DES ARC, ARK., April 14, 1862.

GENERAL: In this report of the part taken by the troops under my command in the late action at Elkhorn, to do them justice for their services. I must detail the events of a few preceding the engagement:

On February 17, while in winter quarters, I received orders to march with dispatch through Fayetteville in the direction of the enemy. In six hours my men were in the saddle, train men route, ammunition distributed, and the march begun. I made 20 miles the same day and encamped on the north side of Boston Mountains.

At daylight the following morning the troops were on the move. Receiving orders during the day urging me forward, I hastened, fed my stock by the road-side, and made a march of 54 miles to Cross Hollow, where we arrived at 10 p. m., through continuous rain and sleet and Egyptian darkness.

Next morning I was detailed to destroy the winter quarters in the vicinity of Cross Hollow and to bring up and protect the rear of the army, which was then falling back on Boston Mountains.
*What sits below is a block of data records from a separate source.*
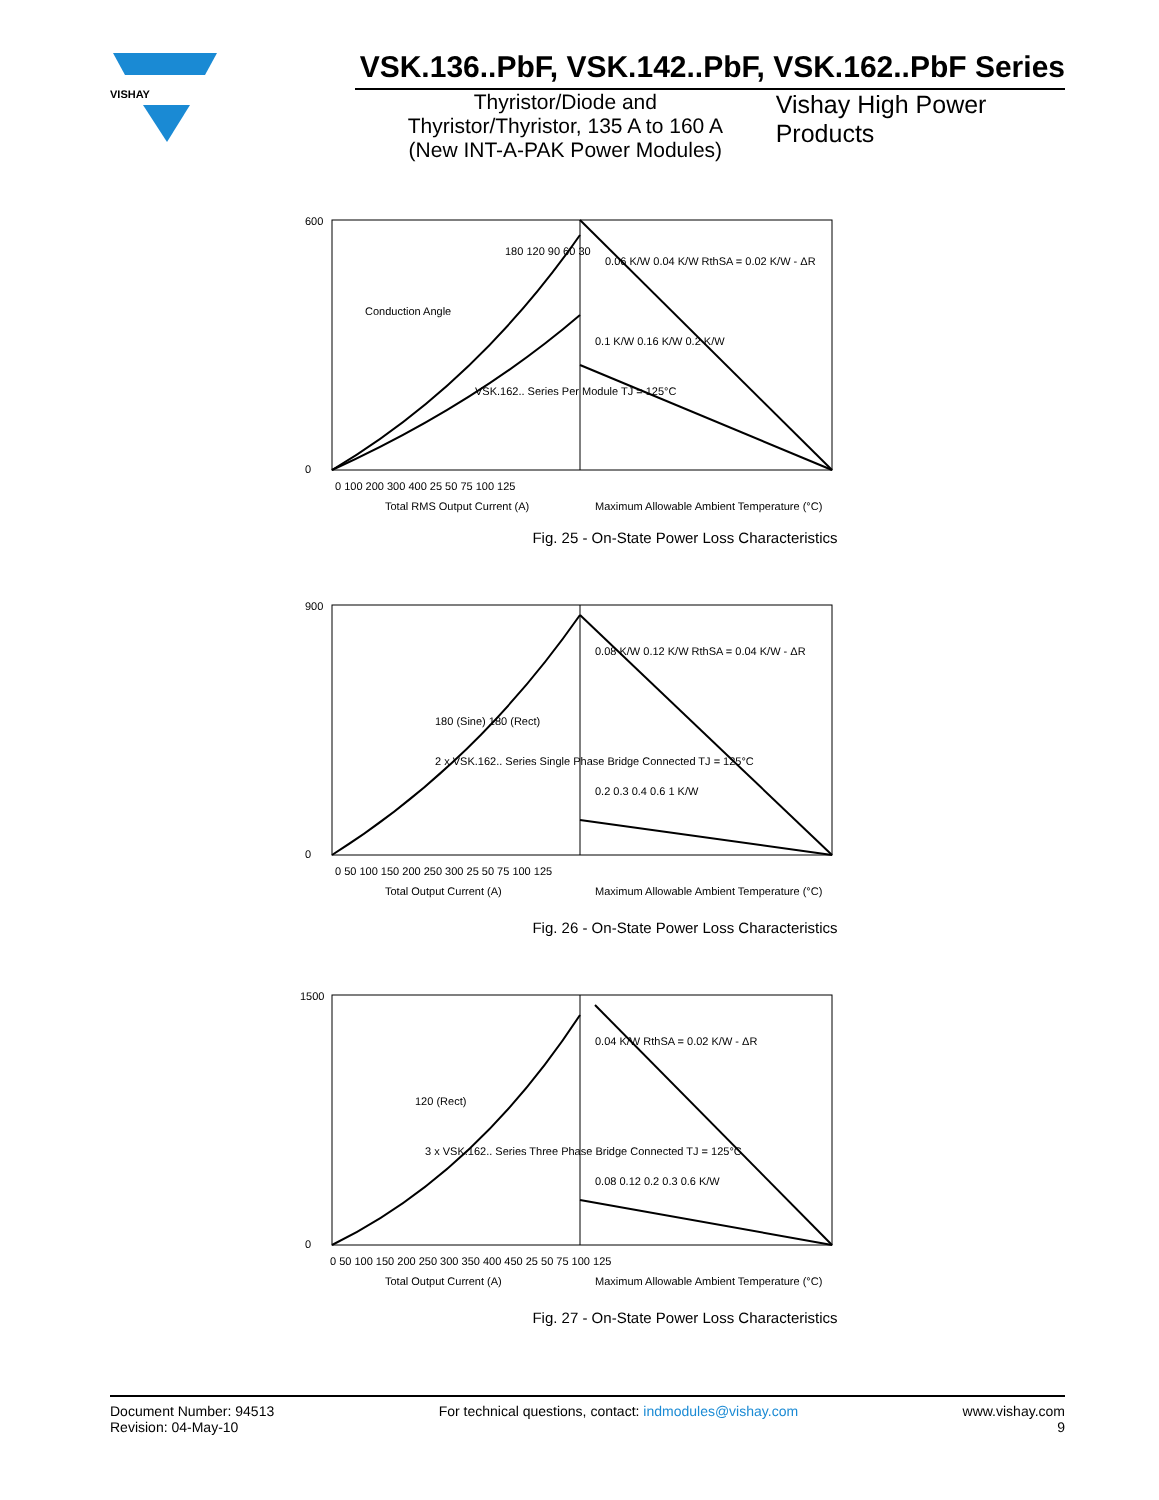VISHAY
VSK.136..PbF, VSK.142..PbF, VSK.162..PbF Series
Thyristor/Diode and
Thyristor/Thyristor, 135 A to 160 A
(New INT-A-PAK Power Modules)
Vishay High Power Products
600
0
0 100 200 300 400 25 50 75 100 125
Total RMS Output Current (A)
Maximum Allowable Ambient Temperature (°C)
VSK.162.. Series Per Module TJ = 125°C
Conduction Angle
180 120 90 60 30
0.06 K/W 0.04 K/W RthSA = 0.02 K/W - ΔR
0.1 K/W 0.16 K/W 0.2 K/W
Fig. 25 - On-State Power Loss Characteristics
900
0
0 50 100 150 200 250 300 25 50 75 100 125
Total Output Current (A)
Maximum Allowable Ambient Temperature (°C)
2 x VSK.162.. Series Single Phase Bridge Connected TJ = 125°C
180 (Sine) 180 (Rect)
0.08 K/W 0.12 K/W RthSA = 0.04 K/W - ΔR
0.2 0.3 0.4 0.6 1 K/W
Fig. 26 - On-State Power Loss Characteristics
1500
0
0 50 100 150 200 250 300 350 400 450 25 50 75 100 125
Total Output Current (A)
Maximum Allowable Ambient Temperature (°C)
3 x VSK.162.. Series Three Phase Bridge Connected TJ = 125°C
120 (Rect)
0.04 K/W RthSA = 0.02 K/W - ΔR
0.08 0.12 0.2 0.3 0.6 K/W
Fig. 27 - On-State Power Loss Characteristics
Document Number: 94513
Revision: 04-May-10
For technical questions, contact: indmodules@vishay.com
www.vishay.com
9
As the thick, curling, volumes of smoke and lurid glare of flame arose from Camp Benjamin my troops doggedly turned to the duty rear guard for the army, and maintained this position until we were encamped upon the mountain.

Major L. S. Ross, of my command, was then called for to take a scouting party in rear of the enemy and cut off his rear. This duty was most gallantly performed by attacking a portion of the enemy's army at Keetsville, killing 25 of his number, capturing 9, and destroying much of his train and commissary supplies. The major returned with wearied, conquering heroes from the field without the loss of a man, although he met the very blaze of their guns only a few feet distant. I cannot too highly estimate the chivalry and gallantry of this intrepid, daring knight, nor too highly appreciate the prudence and administrative ability of this officer, although but a boy, has now done, the full appreciation and admiration of our executive, and securing his fullest confidence. It is with pride that I thus bear testimony to the distinguished merits of my brave major, L. S. Ross.